At the time the issue was that the former planned to pit its own deluxe coffees head to head with the latter.
At the time I wrote that while Starbucks could be confident in its brand-loyal consumers, the company, my personal favorite brand of all time,
"...needs to see this as a major warning signal. As I have said before, it is time to reinvent the brand — now.
"Starbucks should consider killing its own brand and resurrecting it as something even better — the ultimate, uncopyable 'third space' that is suited for the way we live now.
"There is no growth left for Starbucks as it stands anymore — it has saturated the market. It is time to do something daring, different, and better — astounding and delighting the millions (billions?) of dedicated Starbucks fans out there who are rooting for the brand to survive and succeed."
Today as I sat at the Starbucks near me having lunch, this reality became even more stark. Placards implying the beer-like deliciousness of "Nitro Cold Brew" (if such a thing can be said about coffee) were placed prominently around me for inspection.
The truth is, it's nothing special.
Just like the food at Starbucks is stale (I refer specifically to the egg salad sandwiches, bagels, and salads I've bought here) as well as overpriced (insanely priced, actually).
If I'm going to pay for food I want it to be good. The wifi here is better, so I go to Pret down the street and get a falafel wrap quickly. Then come back here and take advantage of computer time.
The lines at Starbucks are deceiving. "Everybody" seems to come here.

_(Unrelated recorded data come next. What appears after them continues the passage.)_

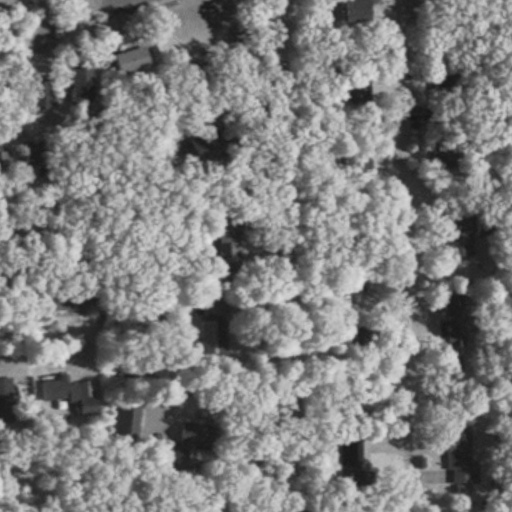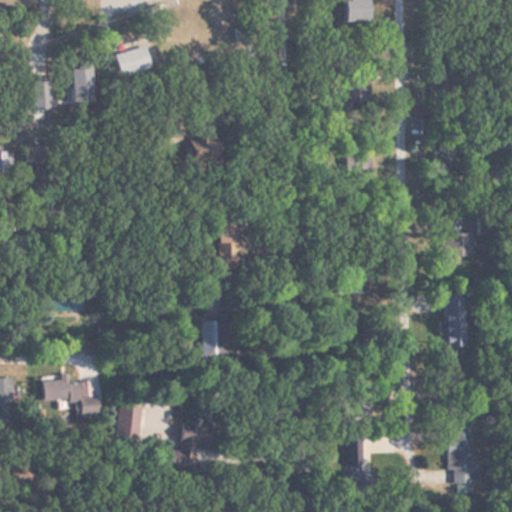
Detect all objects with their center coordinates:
road: (66, 0)
building: (355, 11)
road: (482, 36)
building: (129, 61)
building: (443, 84)
road: (66, 101)
building: (32, 155)
building: (2, 163)
road: (72, 205)
road: (406, 236)
road: (285, 238)
building: (226, 248)
building: (453, 249)
road: (74, 304)
building: (450, 321)
building: (209, 336)
building: (363, 339)
building: (58, 390)
building: (5, 400)
building: (125, 424)
building: (192, 439)
building: (349, 452)
building: (458, 458)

But if you actually talk to people, they often will tell you that the coffee tastes burnt.
And when I visit Starbucks, as I frequently do, there is not much left of the passion. I can think of maybe one barista who has it.
I heard the other day that Howard Schultz is stepping down this April.
In many ways, that makes sense.
Howard Schultz literally is -- was -- the brand.
When I think about the things that have made it so special for me, it really is not about the coffee.
It is what Don Draper referred to in Mad Men as "nostalgia....not...the wheel...(but)...the carousel."
It is the sweet tinge of leaving my youth behind.
It is memories of passing time there with the kids, of bouncing around the couches on the Upper West Side, when they were toddlers.
It is memories of handing out surveys for my dissertation research.
It is Florida vacation.
It is fair trade and Veterans and tuition for baristas.
It is--however badly this went over--"Racing Together" and the dream of employing refugees.
It is letting people who are homeless have a place to rest for awhile.
It is a dream, it is my dream, of making the world better through consciously ethical branding.
Somewhere along the way, Starbucks simply got too big.
Schultz never lost his vision, but it became another soulless brand nonetheless.
I have a lot of ideas about how to fix this thing, but one of them is for sure.
It does not involve any product that looks like iced coffee, tastes like iced coffee with a little bit of Splenda, and goes by the name of a beer.